Target Exam

CUET

Subject

History

Chapter

Modern India: Colonialism and the Countryside

Question:

Read the passage and answer the question:

While many zamindars were facing a crisis at the end of the eighteenth century, a group of rich peasants were consolidating their position in the villages. In Francis Buchanan’s survey of the Dinajpur district in North Bengal we have a vivid description of this class of rich peasants known as jotedars. By the early nineteenth century, jotedars had acquired vast areas of land – sometimes as much as several thousand acres. They controlled local trade as well as moneylending, exercising immense power over the poorer cultivators of the region. A large part of their land was cultivated through sharecroppers  who brought their own ploughs, laboured in the field, and handed over half the produce to the jotedars after the harvest.

What is Francis Buchanan also known as?

Options:

Buchanan-Hamilton.

Buchanan-Buchanan.

Buchanan-Milton

Hamilton-Milton.

Correct Answer:

Buchanan-Hamilton.

Explanation:

The correct answer is Option 1 - Buchanan-Hamilton.

Upon his mother’s death, he inherited her property and assumed her family name, Hamilton. So he is often called Buchanan-Hamilton.

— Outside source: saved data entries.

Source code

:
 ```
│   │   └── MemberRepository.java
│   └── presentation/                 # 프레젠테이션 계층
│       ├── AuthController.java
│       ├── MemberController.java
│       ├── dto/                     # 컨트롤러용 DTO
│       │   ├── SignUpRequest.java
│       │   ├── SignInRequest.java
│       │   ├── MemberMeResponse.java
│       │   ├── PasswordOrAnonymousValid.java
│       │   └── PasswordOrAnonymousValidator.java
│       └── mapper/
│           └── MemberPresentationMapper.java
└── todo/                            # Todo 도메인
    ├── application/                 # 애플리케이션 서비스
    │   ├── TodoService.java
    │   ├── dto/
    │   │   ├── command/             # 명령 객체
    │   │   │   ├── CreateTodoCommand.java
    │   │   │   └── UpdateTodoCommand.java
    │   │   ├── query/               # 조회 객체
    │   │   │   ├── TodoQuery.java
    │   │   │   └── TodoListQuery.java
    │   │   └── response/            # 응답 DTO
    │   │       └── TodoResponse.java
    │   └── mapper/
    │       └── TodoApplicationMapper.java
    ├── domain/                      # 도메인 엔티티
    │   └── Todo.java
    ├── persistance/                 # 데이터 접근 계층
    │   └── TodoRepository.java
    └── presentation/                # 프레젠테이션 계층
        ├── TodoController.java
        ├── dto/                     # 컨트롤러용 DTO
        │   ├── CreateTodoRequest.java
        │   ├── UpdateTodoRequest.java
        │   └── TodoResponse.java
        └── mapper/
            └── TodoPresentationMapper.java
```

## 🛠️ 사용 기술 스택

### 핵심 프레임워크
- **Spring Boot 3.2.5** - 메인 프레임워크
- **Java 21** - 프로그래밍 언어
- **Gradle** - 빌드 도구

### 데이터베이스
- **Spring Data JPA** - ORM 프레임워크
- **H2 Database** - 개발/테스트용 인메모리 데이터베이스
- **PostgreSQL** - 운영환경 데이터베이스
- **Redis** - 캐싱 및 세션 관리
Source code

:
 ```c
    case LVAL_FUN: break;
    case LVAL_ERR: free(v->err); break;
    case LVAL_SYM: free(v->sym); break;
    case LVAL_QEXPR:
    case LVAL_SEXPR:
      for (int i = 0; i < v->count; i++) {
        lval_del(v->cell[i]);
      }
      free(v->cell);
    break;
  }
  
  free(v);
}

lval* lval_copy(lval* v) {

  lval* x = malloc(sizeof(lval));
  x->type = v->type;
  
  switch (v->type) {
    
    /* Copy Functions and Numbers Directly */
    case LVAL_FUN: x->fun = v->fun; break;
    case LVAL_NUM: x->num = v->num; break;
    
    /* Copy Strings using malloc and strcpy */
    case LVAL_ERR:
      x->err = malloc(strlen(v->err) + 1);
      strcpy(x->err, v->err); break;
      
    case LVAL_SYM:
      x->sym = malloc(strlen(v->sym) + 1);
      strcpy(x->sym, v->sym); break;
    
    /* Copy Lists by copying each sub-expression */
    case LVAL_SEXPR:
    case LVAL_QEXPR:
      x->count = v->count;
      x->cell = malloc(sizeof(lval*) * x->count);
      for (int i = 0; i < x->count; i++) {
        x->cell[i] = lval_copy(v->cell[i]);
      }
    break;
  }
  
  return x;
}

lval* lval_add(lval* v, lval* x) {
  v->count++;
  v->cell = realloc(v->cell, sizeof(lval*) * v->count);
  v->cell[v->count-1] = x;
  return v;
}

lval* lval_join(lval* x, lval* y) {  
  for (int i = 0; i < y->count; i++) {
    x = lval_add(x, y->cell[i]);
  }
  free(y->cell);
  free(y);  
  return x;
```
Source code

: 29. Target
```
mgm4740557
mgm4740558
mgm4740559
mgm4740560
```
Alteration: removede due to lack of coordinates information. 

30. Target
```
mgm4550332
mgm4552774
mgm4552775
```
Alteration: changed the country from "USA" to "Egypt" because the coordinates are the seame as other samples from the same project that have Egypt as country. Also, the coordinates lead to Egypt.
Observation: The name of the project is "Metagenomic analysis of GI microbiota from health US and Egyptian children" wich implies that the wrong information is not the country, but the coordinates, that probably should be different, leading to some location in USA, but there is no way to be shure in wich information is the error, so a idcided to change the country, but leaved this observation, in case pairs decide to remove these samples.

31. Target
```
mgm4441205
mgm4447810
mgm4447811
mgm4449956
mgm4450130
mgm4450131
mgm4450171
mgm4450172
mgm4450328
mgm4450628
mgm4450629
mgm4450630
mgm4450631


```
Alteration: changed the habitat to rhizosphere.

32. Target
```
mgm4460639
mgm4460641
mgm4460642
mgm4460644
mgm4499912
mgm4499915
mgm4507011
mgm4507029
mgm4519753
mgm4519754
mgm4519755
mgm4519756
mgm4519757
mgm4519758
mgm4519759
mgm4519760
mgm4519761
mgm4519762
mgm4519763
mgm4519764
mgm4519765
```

Francis Buchanan was a physician who came to India and served in the Bengal Medical Service (from 1794 to 1815). For a few years he was surgeon to the Governor-General of India, Lord Wellesley. During his stay in Calcutta (present-day Kolkata), he organised a zoo that became the Calcutta Alipore Zoo; he was also in charge of the Botanical Gardens for a short period. On the request of the Government of Bengal, he undertook detailed surveys of the areas under the jurisdiction of the British East India Company. In 1815 he fell ill and returned to England. Upon his mother’s death, he inherited her property and assumed her family name Hamilton. So he is often called Buchanan-Hamilton.